* _Text segment_:
◇ ◇ ◇ ◇
Threat Actors Exploit EDRSilencer to Evade Detection
In a concerning development within the cybersecurity landscape, threat actors are increasingly leveraging the open-source tool EDRSilencer to undermine endpoint detection and response (EDR) solutions. Trend Micro has reported a notable uptick in attempts to integrate EDRSilencer into malicious attacks, effectively repurposing it to evade detection mechanisms.
EDRSilencer, which draws inspiration from MDSec’s NightHawk FireBlock tool, is engineered to obstruct outbound traffic from active EDR processes by utilizing the Windows Filtering Platform (WFP). This tool is capable of terminating processes associated with a variety of EDR products, including those from industry leaders such as Microsoft, Elastic, Trellix, Qualys, and many others.
By incorporating legitimate red teaming tools like EDRSilencer, malicious actors aim to render EDR software ineffective, complicating the identification and removal of malware. Trend Micro researchers emphasized the significance of WFP, noting that it is a robust framework embedded in Windows for developing network filtering and security applications. WFP provides developers with APIs to establish custom rules that monitor, block, or modify network traffic based on diverse criteria, including IP addresses and protocols.
EDRSilencer exploits WFP by dynamically identifying active EDR processes and establishing persistent filters that inhibit their outbound communications over both IPv4 and IPv6. This manipulation prevents security software from transmitting telemetry data back to their management consoles, thereby allowing malicious activities to proceed undetected.
◇ ◇ ◇ ◇
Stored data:
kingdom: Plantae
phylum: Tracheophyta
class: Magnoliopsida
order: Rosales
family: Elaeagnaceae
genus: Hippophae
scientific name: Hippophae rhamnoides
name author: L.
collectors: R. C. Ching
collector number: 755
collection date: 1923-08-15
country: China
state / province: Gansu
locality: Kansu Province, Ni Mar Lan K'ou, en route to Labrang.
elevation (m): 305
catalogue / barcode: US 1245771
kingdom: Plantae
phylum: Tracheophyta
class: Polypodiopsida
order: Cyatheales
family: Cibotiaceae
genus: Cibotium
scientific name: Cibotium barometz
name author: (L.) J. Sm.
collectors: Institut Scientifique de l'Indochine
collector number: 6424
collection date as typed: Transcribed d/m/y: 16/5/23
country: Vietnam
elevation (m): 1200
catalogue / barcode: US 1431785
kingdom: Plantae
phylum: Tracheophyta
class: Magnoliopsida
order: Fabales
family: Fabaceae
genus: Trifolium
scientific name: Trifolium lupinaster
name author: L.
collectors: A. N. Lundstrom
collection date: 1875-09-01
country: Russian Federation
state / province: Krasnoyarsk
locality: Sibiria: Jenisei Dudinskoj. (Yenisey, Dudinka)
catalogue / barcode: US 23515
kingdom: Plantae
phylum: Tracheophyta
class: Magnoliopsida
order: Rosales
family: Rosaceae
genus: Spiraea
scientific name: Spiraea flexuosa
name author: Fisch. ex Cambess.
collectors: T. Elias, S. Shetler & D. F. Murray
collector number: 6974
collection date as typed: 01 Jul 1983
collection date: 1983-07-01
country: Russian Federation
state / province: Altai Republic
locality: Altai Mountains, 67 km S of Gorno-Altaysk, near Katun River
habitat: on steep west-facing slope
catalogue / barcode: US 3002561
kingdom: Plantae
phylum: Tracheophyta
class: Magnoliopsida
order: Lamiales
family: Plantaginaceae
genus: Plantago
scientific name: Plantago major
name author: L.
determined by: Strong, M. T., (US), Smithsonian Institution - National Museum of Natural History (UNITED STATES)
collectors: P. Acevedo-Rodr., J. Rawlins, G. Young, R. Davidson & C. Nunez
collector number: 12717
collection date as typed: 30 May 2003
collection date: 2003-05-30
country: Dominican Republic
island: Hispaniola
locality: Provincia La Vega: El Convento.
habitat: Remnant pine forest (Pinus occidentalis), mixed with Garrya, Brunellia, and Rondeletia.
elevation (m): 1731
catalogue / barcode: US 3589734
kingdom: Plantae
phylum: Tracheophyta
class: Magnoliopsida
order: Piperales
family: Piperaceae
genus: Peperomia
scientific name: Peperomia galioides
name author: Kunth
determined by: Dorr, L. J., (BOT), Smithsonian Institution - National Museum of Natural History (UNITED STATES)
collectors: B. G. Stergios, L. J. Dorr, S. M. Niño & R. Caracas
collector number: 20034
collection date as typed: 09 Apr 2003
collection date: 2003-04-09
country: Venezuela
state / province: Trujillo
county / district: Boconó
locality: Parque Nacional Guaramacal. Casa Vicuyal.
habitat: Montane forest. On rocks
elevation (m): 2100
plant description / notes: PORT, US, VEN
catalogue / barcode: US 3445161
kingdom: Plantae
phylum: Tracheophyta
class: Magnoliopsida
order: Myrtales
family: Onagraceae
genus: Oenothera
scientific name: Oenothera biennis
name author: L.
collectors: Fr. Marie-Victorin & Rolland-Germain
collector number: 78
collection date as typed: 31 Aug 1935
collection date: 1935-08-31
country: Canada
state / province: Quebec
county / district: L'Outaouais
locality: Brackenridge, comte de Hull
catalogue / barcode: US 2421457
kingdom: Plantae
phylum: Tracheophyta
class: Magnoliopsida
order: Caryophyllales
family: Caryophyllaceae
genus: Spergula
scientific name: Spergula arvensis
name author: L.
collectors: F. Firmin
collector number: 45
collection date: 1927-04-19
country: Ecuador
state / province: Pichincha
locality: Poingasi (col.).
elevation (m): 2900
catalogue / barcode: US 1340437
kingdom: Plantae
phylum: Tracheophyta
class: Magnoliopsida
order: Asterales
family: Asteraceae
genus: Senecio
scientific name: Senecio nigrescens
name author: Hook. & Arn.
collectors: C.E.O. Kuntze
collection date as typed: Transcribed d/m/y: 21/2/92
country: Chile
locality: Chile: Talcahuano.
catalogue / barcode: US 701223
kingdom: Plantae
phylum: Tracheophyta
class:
◇ ◇ ◇ ◇
* _Activities_:
[a] In the EDRSilencer article, which tool is named as the inspiration for EDRSilencer?
[b] Reproduce the EDRSilencer article word for word, starting at "By incorporating legitimate" and continuing down to "addresses and protocols.".

* _Results_:
[a] MDSec’s NightHawk FireBlock tool

[b]
By incorporating legitimate red teaming tools like EDRSilencer, malicious actors aim to render EDR software ineffective, complicating the identification and removal of malware. Trend Micro researchers emphasized the significance of WFP, noting that it is a robust framework embedded in Windows for developing network filtering and security applications. WFP provides developers with APIs to establish custom rules that monitor, block, or modify network traffic based on diverse criteria, including IP addresses and protocols.